Kaynak metin:
****************

İnceleme ve Değerlendirme : İzleme ve Değerlendirme Dairesi Başkanlığı’nın 21.10.2015 tarihli ve 1671 sayılı yazısı ve eklerinin incelenmesi sonucunda;
Bahse konu yayına ilişkin Uzman Raporunda;
“İLGİ : Haber-Sen'in D:1-10/5/4055 sayı ve 15.10.2015 tarihli yazısı
TRT 1 logosu ile yayın yapan Türkiye Radyo ve Televizyon Kurumu ünvanlı medya hizmet sağlayıcı kuruluşta hafta içi her gün saat 07:00-09:05 saatleri arasında "TRT 1'de Sabah" adlı haber bülteni yayınlanmaktadır. Sunuculuğunu Selver Gözüaçık'ın yaptığı rapora konu haber bülteninde gündeme dair gelişmeler, yurttan ve dünyadan siyasi ve sosyal haberler, öne çıkan gazetelerin ilk sayfa haberleri, sunucunun çeşitli sosyal medya hesaplarına gelen izleyici mesajları eşliğinde ekrana getirilmektedir.
İlgi yazıda; 14.10.2015 tarihinde yayınlanan TRT 1'de Sabah adlı programda sunucu Selver Gözüaçık'ın Ankara Barış Mitingi'nde meydana gelen ve çok sayıda vatandaşımızın hayatını kaybettiği bombalı saldırı ile alakalı bir izleyiciden gelen "Ölenleri aynı kefeye koyamazsınız. Oradan geçen masum insanlar da vardı belki. Kurunun yanında yaş da yanmasın." şeklindeki mesajına "Kurunun yanında yaş da yanmasın diyor aynen katılıyorum" şeklinde yorum yaptığı ifade edilmiştir. Bu yorum ile kamu hizmeti yayıncısı olması gereken sunucunun hayatını kaybeden vatandaşlar arasında ayrımcılık yaptığı; dolayısı ile toplumu kamplaştıran, halkı kin ve nefrete sevkeden bu yayıncılığın Anayasa ve kanunlara aykırı bir nitelik taşıdığı, sorumlu bir yayıncılık anlayışından uzak olduğu iddia edilmiştir. Bu doğrultuda ilgi yazıda gerekli yaptırımın uygulanması talebine binaen söz konusu yayın 6112 Sayılı Kanun hükümlerince incelenmiş ve tespitler aşağıda sıralanmıştır.

****************

Verilen bilgiler:

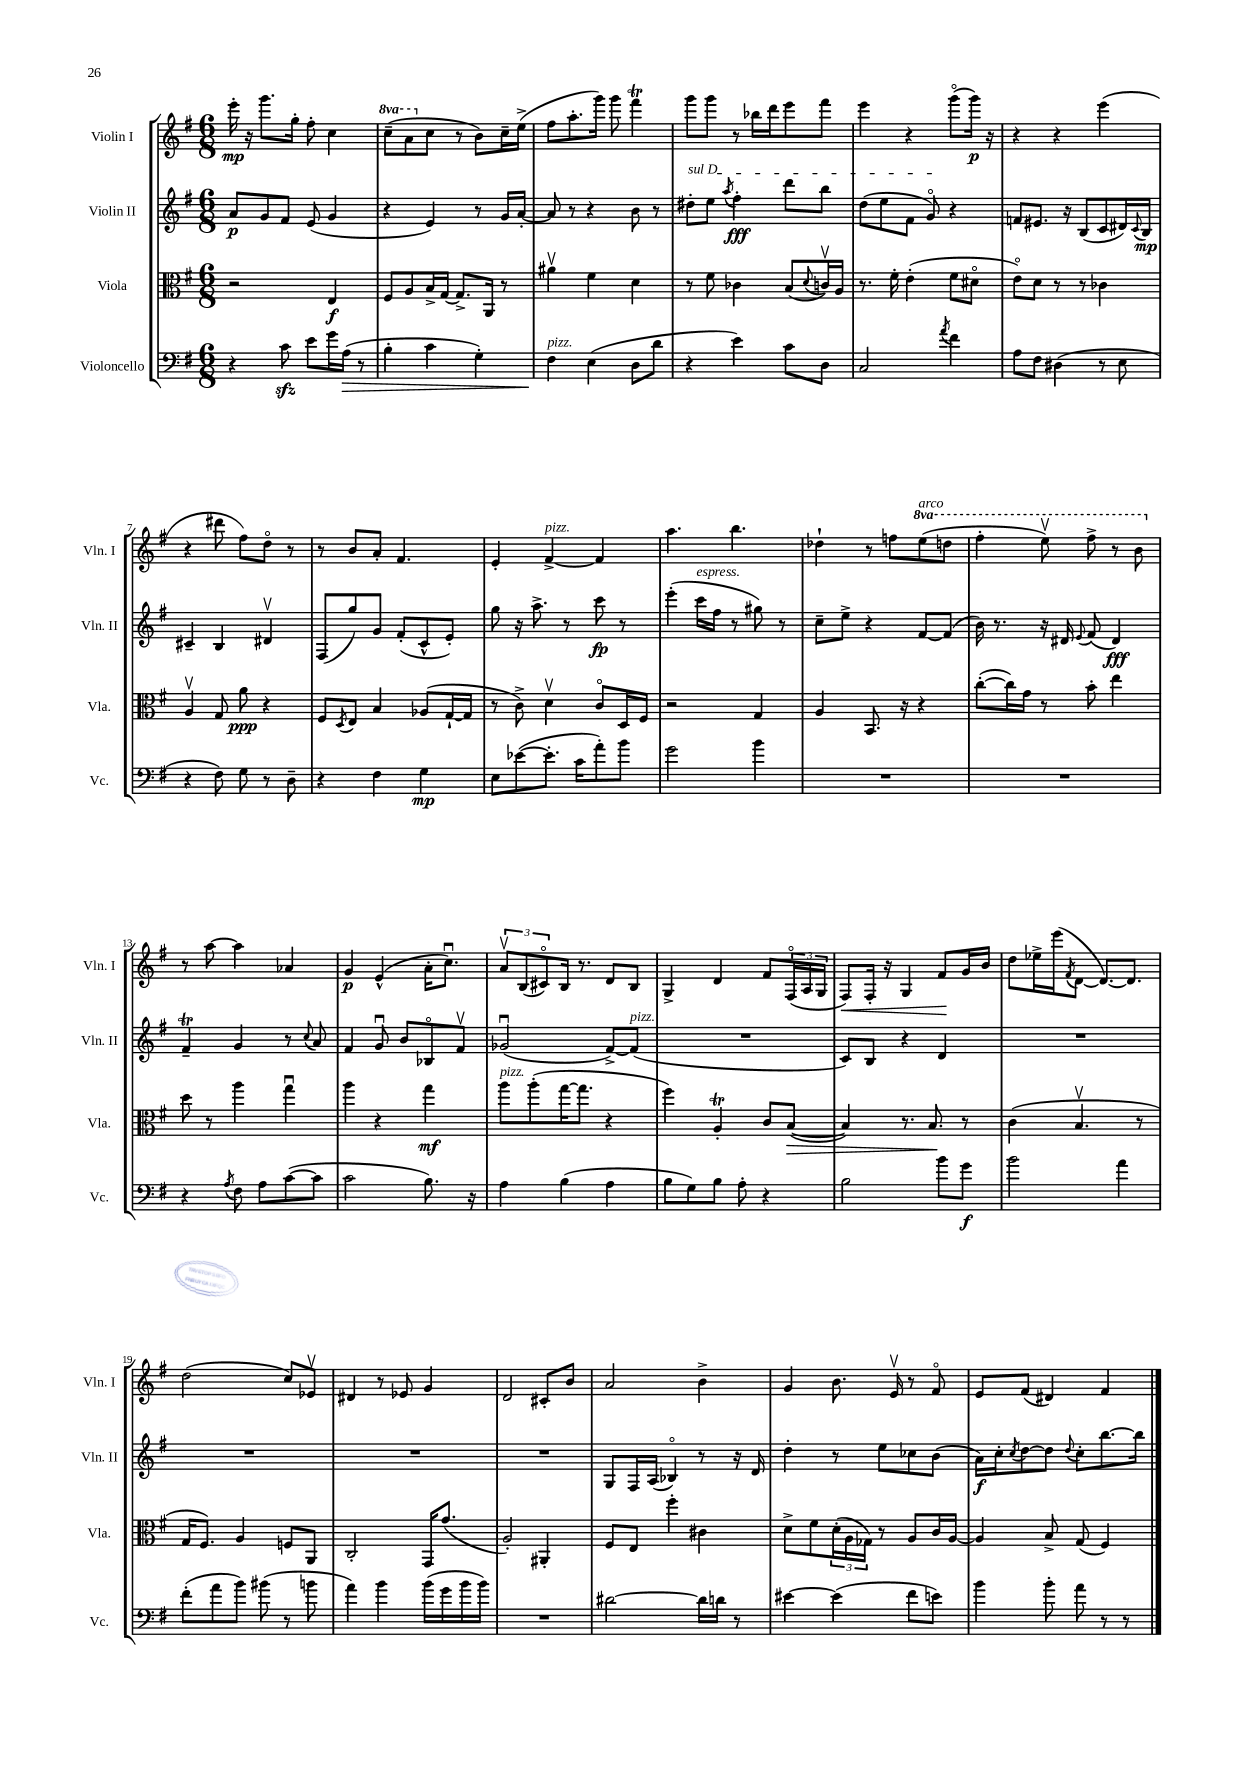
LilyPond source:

****************

Görevleriniz:
**A)** Kaynak metindeki şu cümleyi İngilizceye çevirin: "Bu doğrultuda ilgi yazıda gerekli yaptırımın uygulanması talebine binaen söz konusu yayın 6112 Sayılı Kanun hükümlerince incelenmiş ve tespitler aşağıda sıralanmıştır."
**B)** Kaynak metni iki cümleyle özetleyin.

Görevlere göre sonuçlar:
**A)** Accordingly, upon the request in the referenced letter that the necessary sanction be applied, the broadcast in question was examined under the provisions of Law No. 6112, and the findings are listed below.

**B)** Haber-Sen'in yazısı üzerine TRT 1'de hafta içi yayınlanan "TRT 1'de Sabah" adlı haber bülteni 6112 Sayılı Kanun hükümlerince incelenmiştir. Yazıda, sunucu Selver Gözüaçık'ın 14.10.2015 tarihli programda Ankara Barış Mitingi'ndeki bombalı saldırıyla ilgili bir izleyici mesajındaki "Kurunun yanında yaş da yanmasın" ifadesine katıldığını söylediği ve bu yorumla hayatını kaybeden vatandaşlar arasında ayrımcılık yaptığı iddia edilerek gerekli yaptırımın uygulanması talep edilmiştir.